Recommended Project Structure
ai-prompt-versioning/
├── prompts/
│ └── v1/
│ └── prompts.yaml
├── orchestrator/
│ ├── planner.py
│ ├── version_guard.py
│ ├── executor.py
│ ├── reviewer.py
│ └── researcher.py
├── tests/
│ ├── unit/
│ └── integration/
├── docs/
└── config/
Core Operating Principles
- Versioned prompts with canonical history and audit trail
- Clear handoffs and memory propagation between agents
- Strict tool governance and secret management
- Single source of truth for prompts and results
- Deterministic, testable workflows
Agent Handoff and Collaboration Rules
Planner to Executor: transfer versioned prompt, task context, and success criteria. Executor to Reviewer: provide outputs with evidence and logs. Reviewer to Researcher: request data to refine prompts.
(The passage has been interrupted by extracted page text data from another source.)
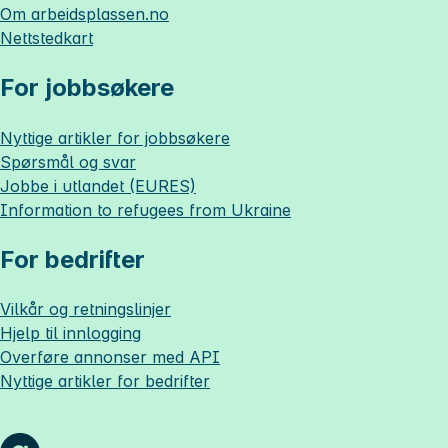
Om
arbeidsplassen.no
Nettstedkart
For jobbsøkere
Nyttige artikler for jobbsøkere
Spørsmål og svar
Jobbe i utlandet (EURES)
Information to refugees from Ukraine
For bedrifter
Vilkår og retningslinjer
Hjelp til innlogging
Overføre annonser med API
Nyttige artikler for bedrifter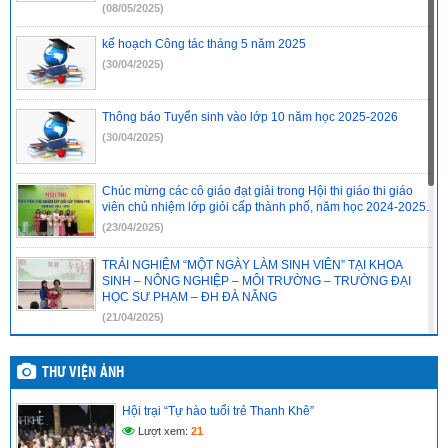
(08/05/2025)
kế hoạch Công tác tháng 5 năm 2025
(30/04/2025)
Thông báo Tuyển sinh vào lớp 10 năm học 2025-2026
(30/04/2025)
Chúc mừng các cô giáo đạt giải trong Hội thi giáo thi giáo
viên chủ nhiệm lớp giỏi cấp thành phố, năm học 2024-2025.
(23/04/2025)
TRẢI NGHIỆM “MỘT NGÀY LÀM SINH VIÊN” TẠI KHOA
SINH – NÔNG NGHIỆP – MÔI TRƯỜNG – TRƯỜNG ĐẠI
HỌC SƯ PHẠM – ĐH ĐÀ NẴNG
(21/04/2025)
ĐỀ CƯƠNG ÔN THI TỐT NGHIỆP MÔN VẬT LÍ LỚP 12 NĂM
HỌC 2024-2025
THƯ VIỆN ẢNH
(21/04/2025)
Hội trại “Tự hào tuổi trẻ Thanh Khê”
ĐỀ CƯƠNG ÔN THI TỐT NGHIỆP MÔN NGỮ VĂN LỚP 12
Lượt xem:
21
NĂM HỌC 2024-2025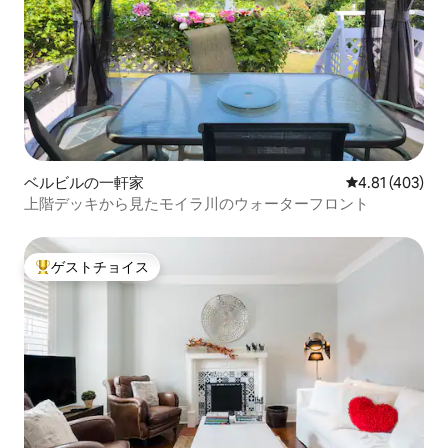
ベルビルの一軒家
レビュー403件
4.81 (403)
上階デッキから見たモイラ川のウォーターフロント
ゲストチョイス
大好評のゲストチョイスです。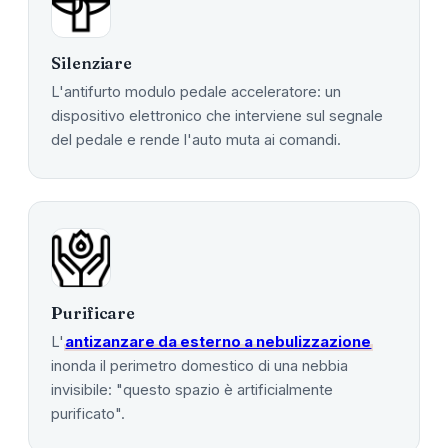
Silenziare
L'antifurto modulo pedale acceleratore: un
dispositivo elettronico che interviene sul segnale
del pedale e rende l'auto muta ai comandi.
Purificare
L'
antizanzare da esterno a nebulizzazione
inonda il perimetro domestico di una nebbia
invisibile: "questo spazio è artificialmente
purificato".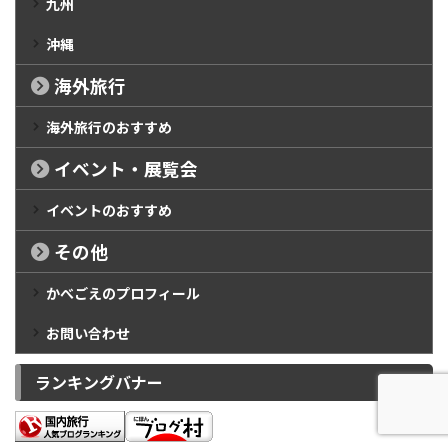
九州
沖縄
海外旅行
海外旅行のおすすめ
イベント・展覧会
イベントのおすすめ
その他
かべごえのプロフィール
お問い合わせ
ランキングバナー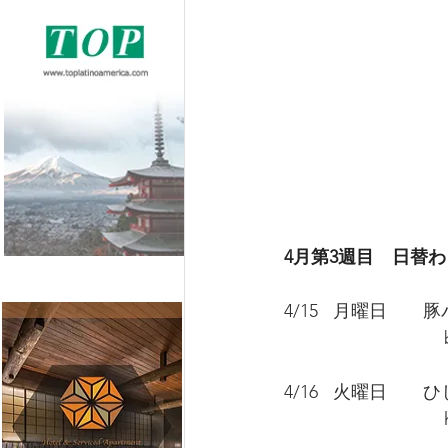
4月第3週目　日替
4/15   月曜日　
                          
4/16   火曜日
                         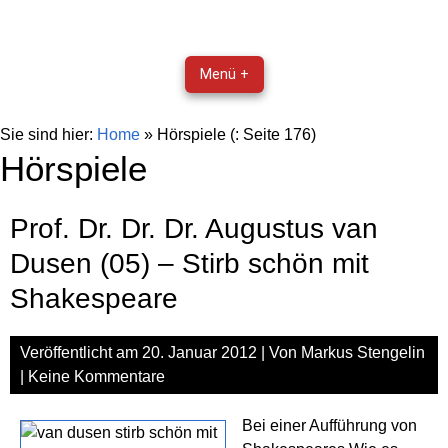
Menü +
Sie sind hier:
Home
»
Hörspiele
(: Seite 176)
Hörspiele
Prof. Dr. Dr. Dr. Augustus van
Dusen (05) – Stirb schön mit
Shakespeare
Veröffentlicht am
20. Januar 2012
| Von
Markus Stengelin
|
Keine Kommentare
Bei einer Aufführung von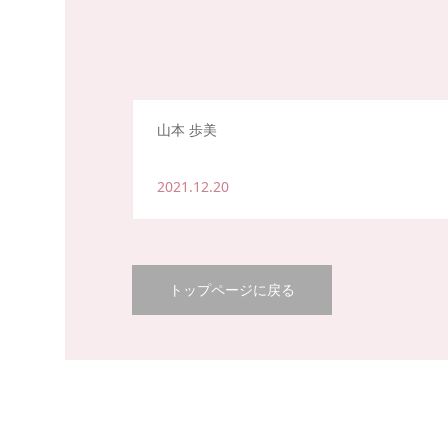
山本 歩美
2021.12.20
トップページに戻る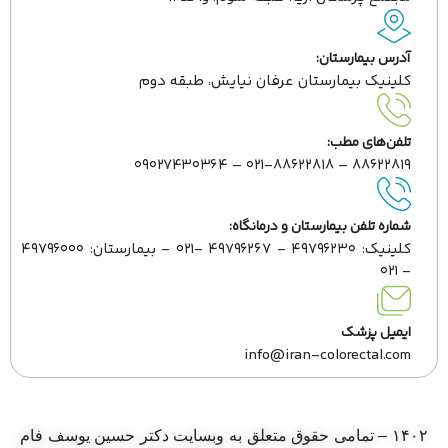
آدرس بیمارستان:
کلینیک بیمارستان عرفان نیایش، طبقه دوم
تلفن‌های مطب:
۸۸۶۲۲۸۱۹ – ۰۲۱-۸۸۶۲۲۸۱۸ – ۰۹۰۲۷۴۳۰۳۶۴
شماره تلفن بیمارستان و درمانگاه:
کلینیک: ۴۹۷۹۶۲۳۰ - ۴۹۷۹۶۲۶۷ -۰۲۱ - بیمارستان: ۴۹۷۹۶۰۰۰
- ۰۲۱
ایمیل پزشک
info@iran-colorectal.com
۱۴۰۲ – تمامی حقوق متعلق به وبسایت دکتر حسین یوسف فام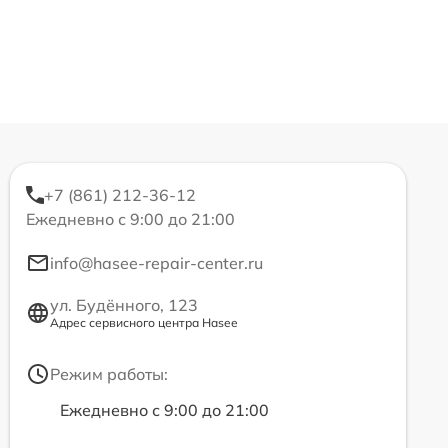
+7 (861) 212-36-12
Ежедневно с 9:00 до 21:00
info@hasee-repair-center.ru
ул. Будённого, 123
Адрес сервисного центра Hasee
Режим работы:
Ежедневно с 9:00 до 21:00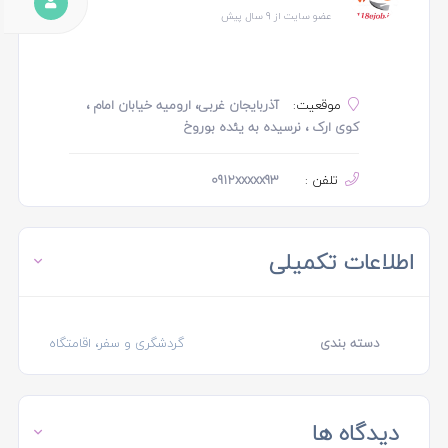
عضو سایت از 9 سال پیش
موقعیت:
آذربایجان غربی، ارومیه خیابان امام ،
کوی ارک ، نرسیده به یئده بوروخ
تلفن :
0912xxxxx93
اطلاعات تکمیلی
دسته بندی
گردشگری و سفر، اقامتگاه
دیدگاه ها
Domain Specialist to Planner: supply domain constraints and edge cases. All handoffs include version identifiers and traceable metadata.
Tool Governance and Permission Rules
- Only approved tools may be invoked by agents
- Secrets retrieved from a vault; never hard-coded
- API calls require explicit approvals and rate limits
- Production tools require gating and rollback capabilities
Code Construction Rules
- Write modular, testable units with versioned inputs
- Prefer declarative configuration over hard-coded logic
- Validate prompts against schema before deployment
Security and Production Rules
- Secrets management and access control
- Audit logging for all prompt changes and deployments
- Immutable prompts in production unless approved
Testing Checklist
- Unit tests for version formatting and validation
- Integration tests for multi-agent collaboration
- End-to-end tests of a minimal prompt version cycle
- Security and access control tests
Common Mistakes to Avoid
- Skipping version gates or bypassing the memory store
- Unclear handoffs leading to context drift
- Storing secrets in code or logs
- Overly brittle prompts that break across agents
FAQ
What is the purpose of this AGENTS.md Template for prompt versioning systems?
It provides a copyable operating manual to govern versioned prompts, multi-agent orchestration, handoffs, and governance for AI coding agents.
How should agent handoffs be executed in this workflow?
Handoffs follow a planned sequence: Planner -> Executor -> Reviewer -> Researcher, with clear memory/context transfer and a single source of truth.
How is memory and source-of-truth managed?
Prompts, prompts history, and results reside in a versioned memory store under prompts/vX, with a canonical outputs log and an audit trail.
What about security and secrets within prompt versioning?
Secrets are injected via secure vaults; avoid printing tokens; access controlled by role-based permissions and short-lived credentials.
How do you validate prompts and versions in multi-agent runs?
Validation includes syntax checks, context freshness, tests for outputs, and automated checks before deployment.